I definitely “think like a woman”. <<That link will take you to a test where you can determine the gender of your own brain. Women tend to use both logic and intuition, and probably some more subtle senses that men don’t even acknowledge the existence of and most women fear their ever finding out about. The fact that we can bleed five days out of every month without dying, and that we swell up occasionally and produce new people, is enough cause for superstitious fear… think what it would be like if they understood how our minds work. Then we might really see a war between the sexes.
Comments (8)
The correct link is think like a woman. Yours went to a page of code.
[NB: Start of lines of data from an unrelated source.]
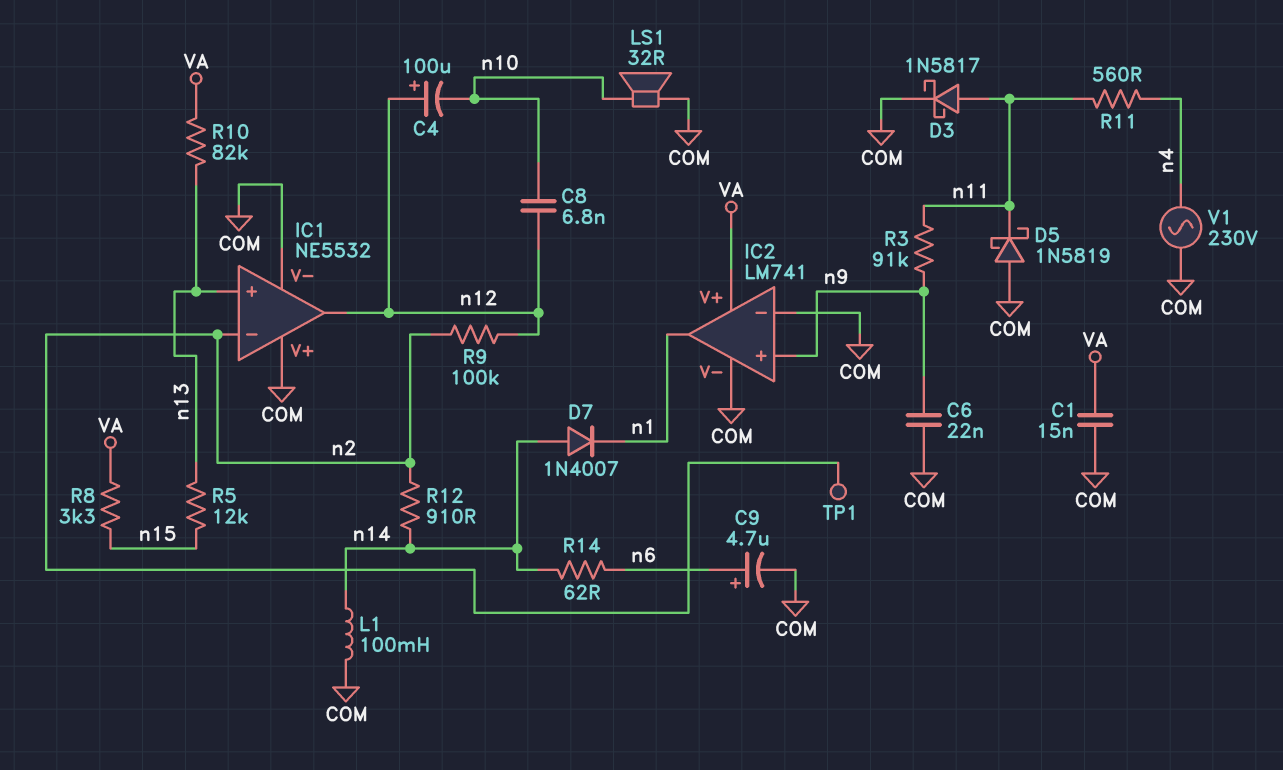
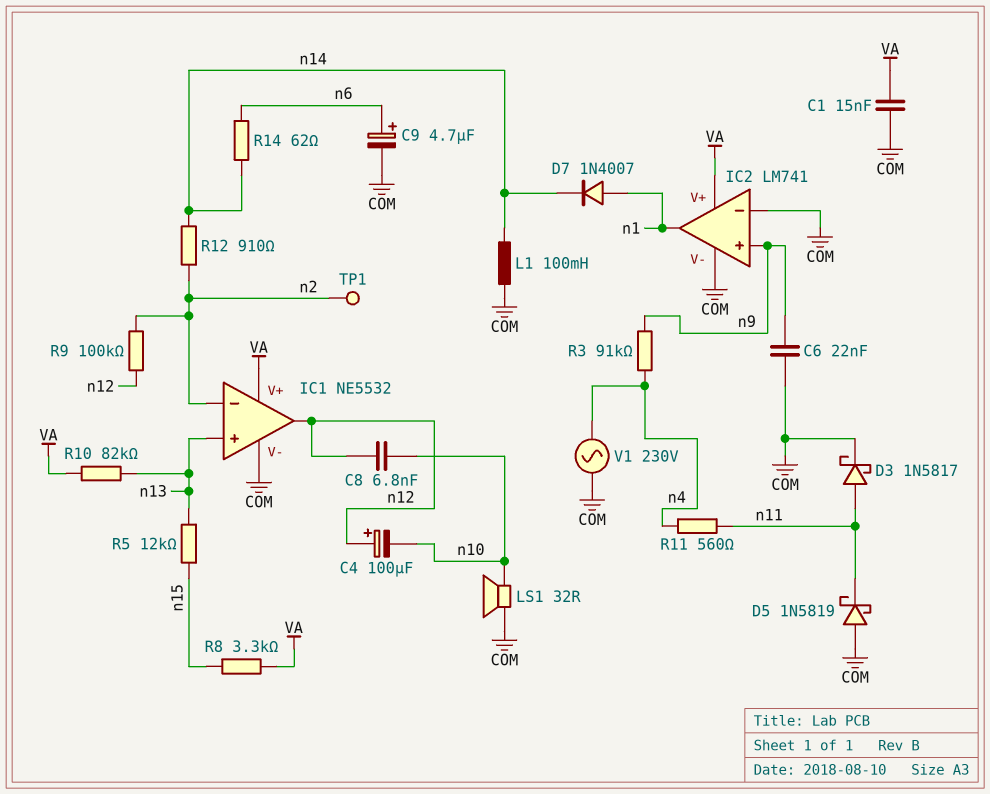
D7: diode 1N4007 (A n14, K n1) -> diode 1N4007 (A n1, K n14)
IC1 pin V+: COM -> VA
R3: 91k (n9, n11) -> 91k (n4, n9)

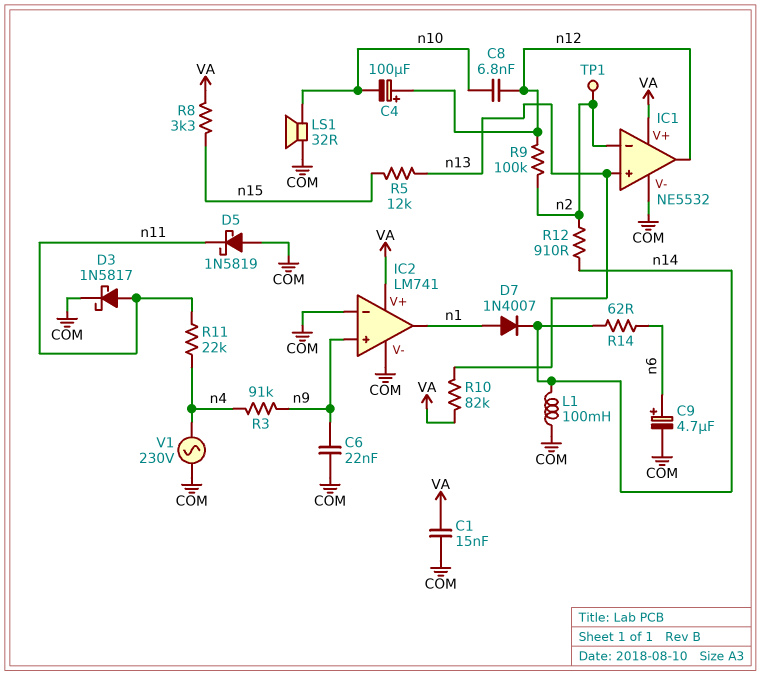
R11: 560 (n4, n11) -> 22k (n4, n11)

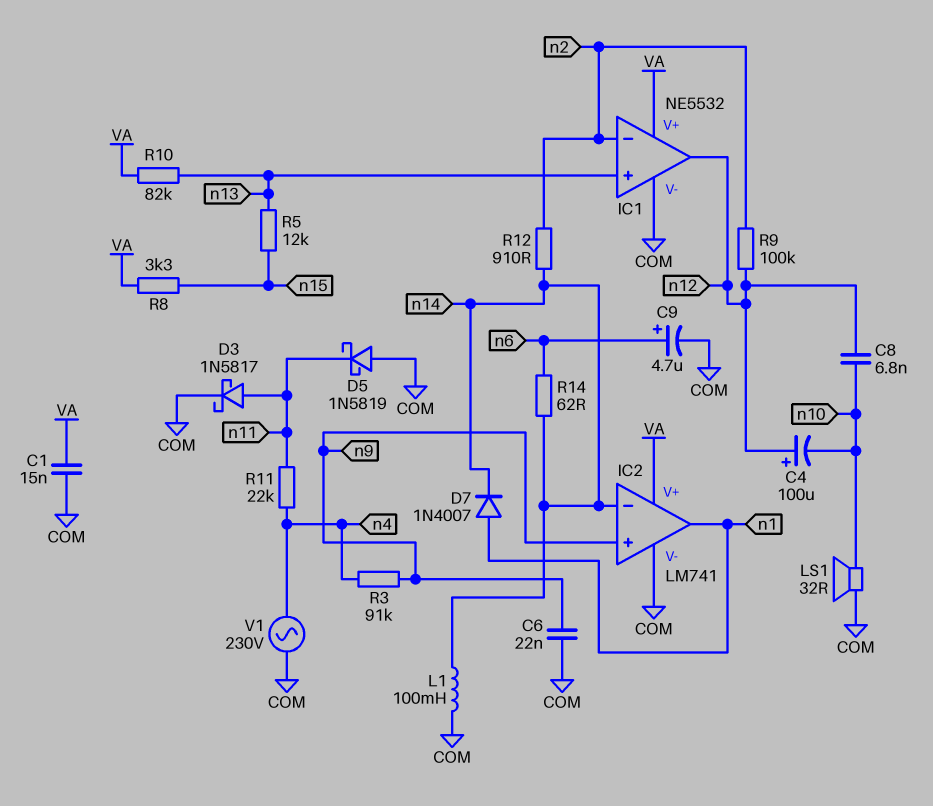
IC2 pin in-: COM -> n14
TP1: test point (n2) -> none

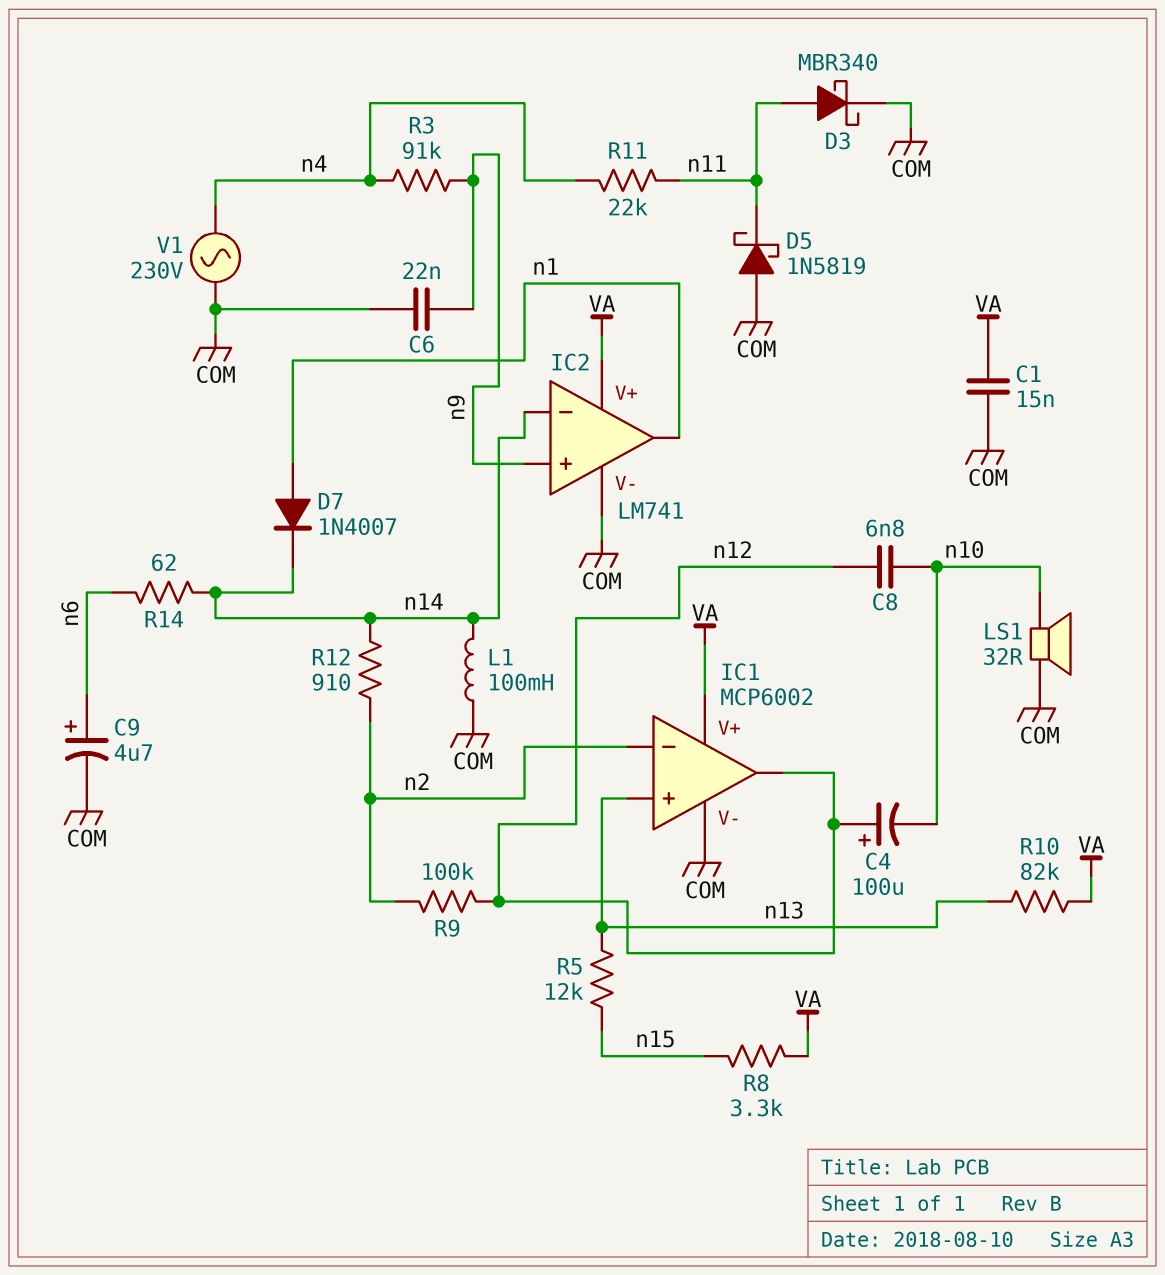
D3: schottky 1N5817 (A n11, K COM) -> schottky MBR340 (A n11, K COM)
IC1: NE5532 -> MCP6002

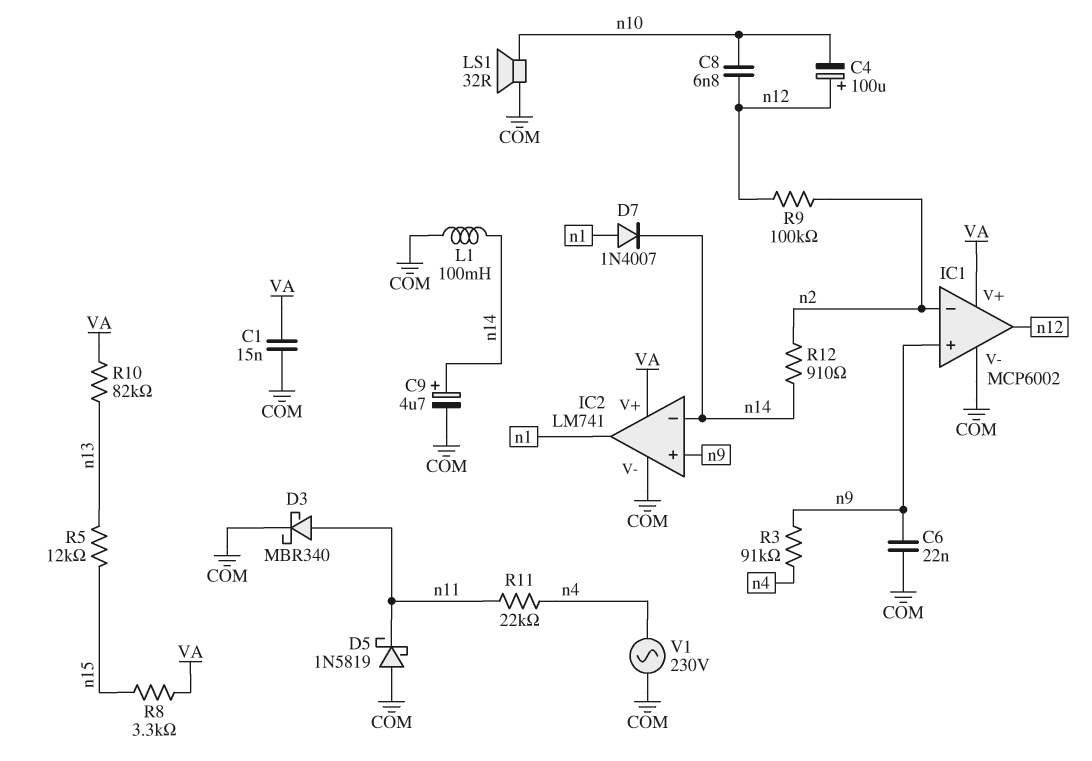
C9: 4.7uF (plus n6, minus COM) -> 4.7uF (plus n14, minus COM)
IC1 pin in+: n13 -> n9
R14: 62 (n6, n14) -> none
According to that test, I am a woman who thinks like a man.
I think ‘like a woman’ too.
‘Deserving’ and ‘undeserving’ come from a lot of different places. I’m plenty narcissistic, but mostly because I’m the only subject that will sit still long enough for examination. But I also ended up feeling undeserving. So while it may or may not be a gender trend to feel entitled for being ‘special,’ it certainly didn’t end up that way for me.
I am DEFinitely a woman **surpriiiiiise!** lol….
Kathy, when I grow up I wanna be you
well….i’m confused.
(stop chuckling, KATHY)
I definitely think like a woman
But
I scored higher than most men.
Gah…I’m feeling all girly yet…I want to go bench press!
::wanders off contemplating pink workout clothes::
heh…that was fun, K.
Oh and I wasn’t labeled special…I was labeled that terror down the street.
Am I the only one who’s noticed that Homer could use a humor transplant. Greyfox got a hearty laugh out of my half-brain speculation, and so did I. I guess it’s my fault for not putting a lot of
s and
s in there.
Yup, I definitely think like a woman…. Maybe as a single old woman that’s not such a good thing?